With GPT Image 2, the same set runs about $0.18 in compute and ten minutes of wall-clock time. The catch is workflow design, not generation: the model is fast and accurate enough, but you have to think about consistency, text proofing, and image order before you write the first prompt.

What follows is a complete six-step pipeline we use in production. A small-batch artisanal scented candle is the example, but the structure transfers to apparel, consumer electronics, beauty, home goods — anything that needs a polished image set per SKU.

Step 1: Define the Product Once

Before you write a single prompt, write the product description as one stable paragraph. This is the anchor you'll reuse in every subsequent prompt — and it's what keeps the candle (or shoe, or skincare bottle) looking like the same candle across all six shots.

For our example:

A scented soy candle in a frosted amber glass jar with a smooth cream blank label, single centered wick, the candle either lit with a small warm flame or unlit depending on the shot.

That paragraph is the anchor. Every prompt below will reference "this candle" or use this exact phrasing. The model doesn't carry state across generations, so consistency comes from repeating the description, not from referencing a previous image.

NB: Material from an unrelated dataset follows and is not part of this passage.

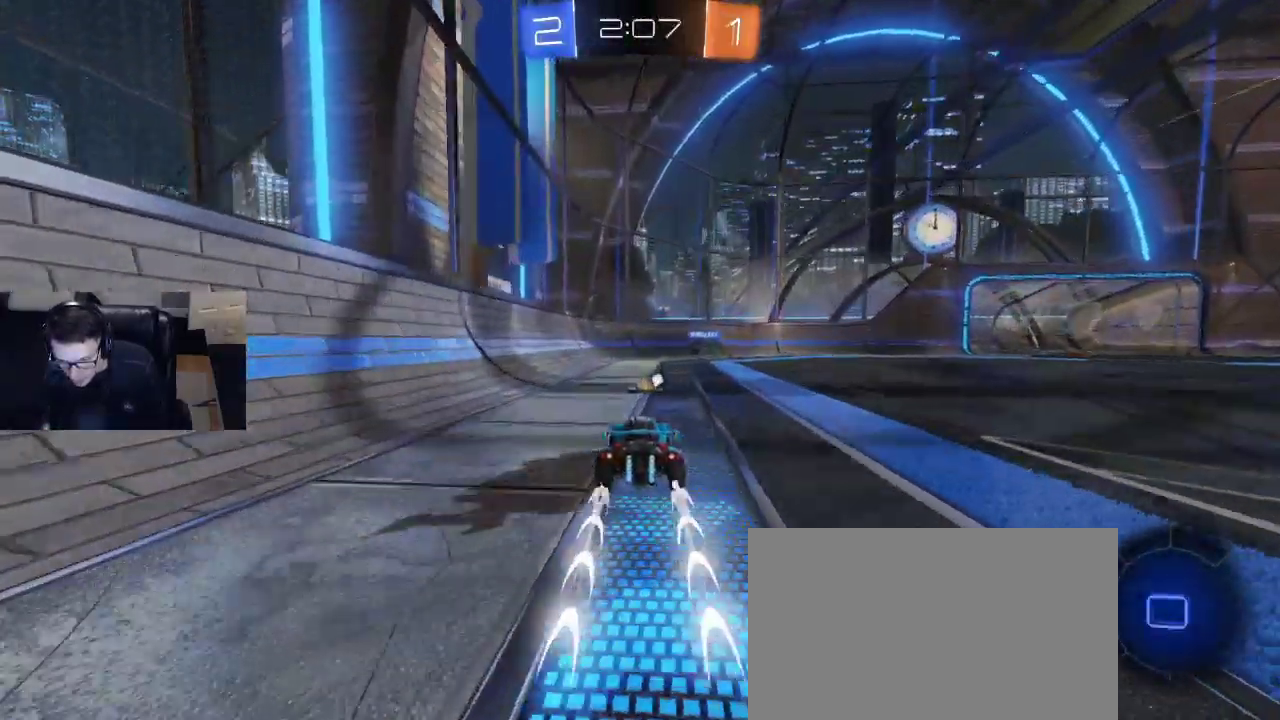
{"buttons": ["R2"], "left_stick": "center", "right_stick": "center", "events": [[17, "TRIANGLE", "down"], [100, "left_stick", "right"], [133, "TRIANGLE", "up"], [283, "left_stick", "center"]]}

Lock these attributes early: material, color, finish, label state, key features visible. Resist the urge to vary them between shots — that's how you end up with one candle that has a glossy label in the lifestyle shot and a matte one in the catalog shot.

Step 2: Generate the Catalog Hero

The catalog hero is the first image a customer sees in search results and on the listing page. It needs to be clean, centered, well-lit, with a seamless background.

A professional e-commerce catalog main photo of [the product description]. The jar is perfectly upright, front-facing, centered, and fills about 70% of the square frame. Seamless pure white background, soft even studio lighting from above and front, gentle softbox highlights on the frosted glass, subtle natural shadow beneath the jar, very faint clean reflection on the surface. Razor-sharp focus, true-to-life color, visible frosted glass texture, smooth cream wax surface, premium minimal product photography, no props, no clutter, no hands, no packaging box, no extra candles, no text, no logo, no watermark. 1:1 square composition, high-end e-commerce product image.

What to watch for: This is where consistency starts. Lock the framing (centered, ~70% of frame), the background (seamless white), and the negative clauses ("no props, no clutter, no hands, no packaging, no extra candles, no text, no logo, no watermark"). The negative clauses are doing the work — they're what keep the model from drifting into a lifestyle composition.

For more prompt structure patterns including more catalog templates, see our GPT Image 2 prompt templates.

Step 3: Generate the Lifestyle Shot

The lifestyle shot lives on the hero section of the listing page. It needs to show the product in use — burning, on a side table, with context that signals the brand.

A cozy lifestyle product photograph featuring [the product description]. The candle is lit with a small warm flame and placed as the clear hero object on a light oak side table. Nearby are a folded neutral knit blanket, an open book, and a small eucalyptus sprig, arranged subtly so they support the product without distracting from it. Warm late-afternoon window light from the side, soft natural shadows, shallow depth of field, softly blurred comfortable living room background. The candle remains sharply focused, front label visible, amber glass texture visible, warm inviting color grade, calm relaxing mood, premium home-fragrance brand aesthetic, photorealistic. No readable text, no logo, no extra candles, no messy background, no people. 4:3 horizontal composition.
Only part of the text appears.